Top of Text segment

Figure 7 shows the application BT Class D in AFS-1. The total processes number (Npt) used and its distribution per node (pn) were the following:

  • Npt = 16, 25, 36, 49 and 64, processes: one node.

  • Npt = 81, processes: two nodes (41pn, 40pn).

  • Npt =100, processes: two nodes (50pn, 50pn).

  • Npt = 196, processes: four nodes (49pn, 49pn, 49pn, 49pn).

  • Npt = 256, processes: four nodes (64pn, 64pn, 64pn, 64pn).

  • Npt = 324, processes: six nodes (54pn, 54pn, 54pn, 54pn, 54pn, 54pn).

These experiments were performed with one checkpoint during the execution of each application. Local storage with an ext3 file system was used. Here, we are measuring the application time (Tapp), the fault tolerant application time (Tapp_ft) and the total size of all generated files (Gstored) at a checkpoint.

Fig. 7
figure 7

Application time, fault tolerant application time and total storage ckpt size, BT Class D AFS-1

Figure 7 shows that the Gstored increases up to 64 processes, because the shared memory zone increases to manage communication. By using 81 processes, there are fewer internal communications between nodes because two nodes were used: one node with 41 processes and the other node with 40 processes. So, the number of processes per node drops. Then, it increases in size again because the number of processes per node also increases.

Bottom of Text segment
Top of Extracted entries

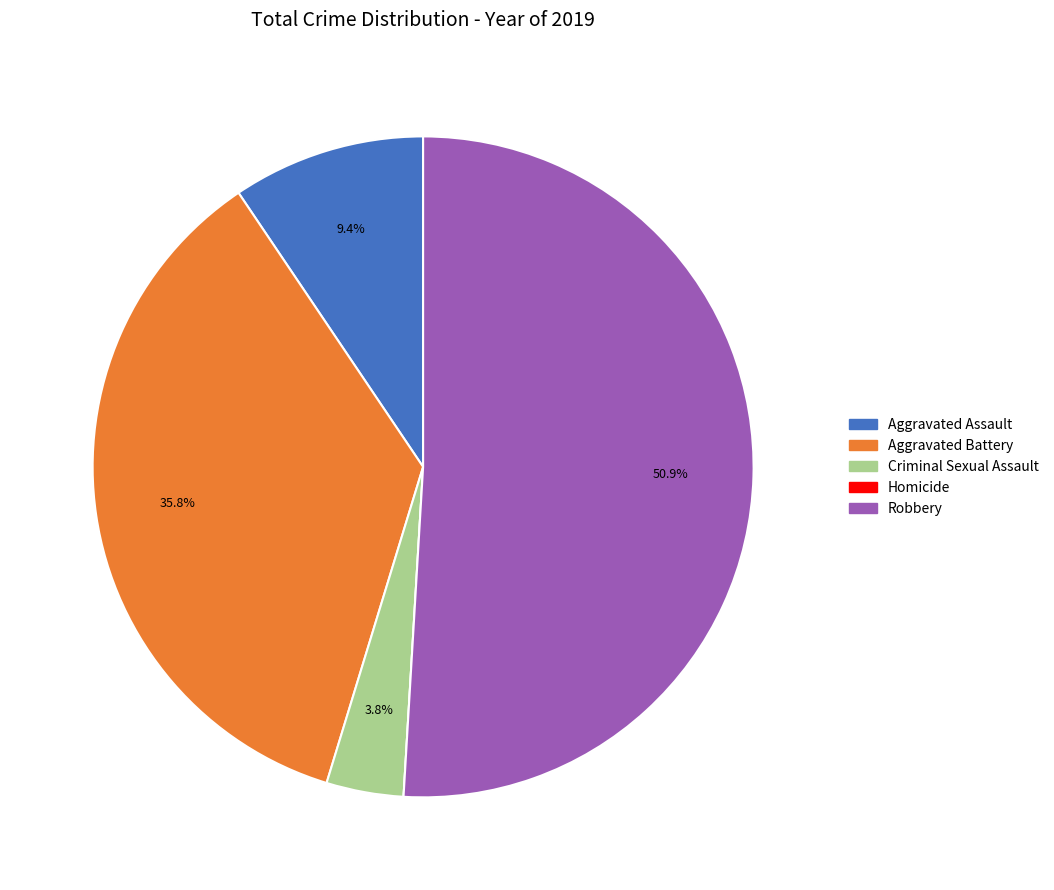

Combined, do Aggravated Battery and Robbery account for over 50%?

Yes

Bottom of Extracted entries
Top of Extracted entries

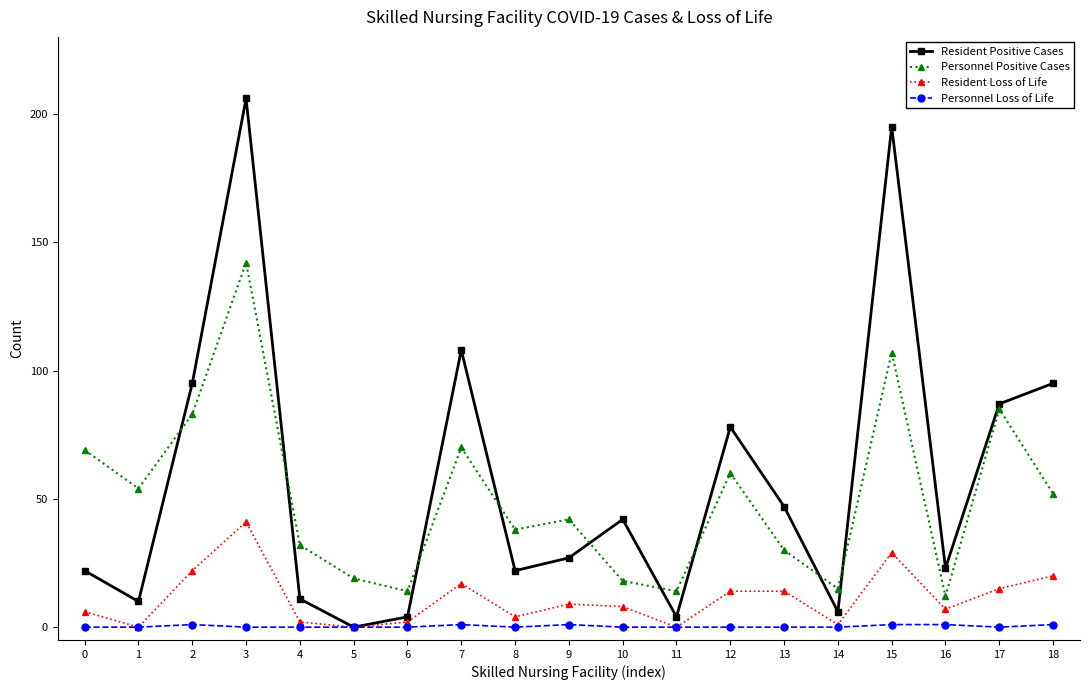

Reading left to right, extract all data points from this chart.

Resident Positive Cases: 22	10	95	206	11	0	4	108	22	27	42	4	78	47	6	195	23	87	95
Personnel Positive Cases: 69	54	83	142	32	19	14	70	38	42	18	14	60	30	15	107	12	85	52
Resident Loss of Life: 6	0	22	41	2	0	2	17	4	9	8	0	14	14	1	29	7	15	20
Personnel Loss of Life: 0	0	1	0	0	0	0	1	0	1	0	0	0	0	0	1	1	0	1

Bottom of Extracted entries

◆ What is being asked
Using the text on the BT Class D checkpoint experiments, explain why Gstored increases up to 64 processes. Answer in one to three sentences. The records have nothing to do with the text.

◆ Answer space
Gstored increases up to 64 processes because the shared memory zone grows to manage communication. Up to that point, all processes run on one node.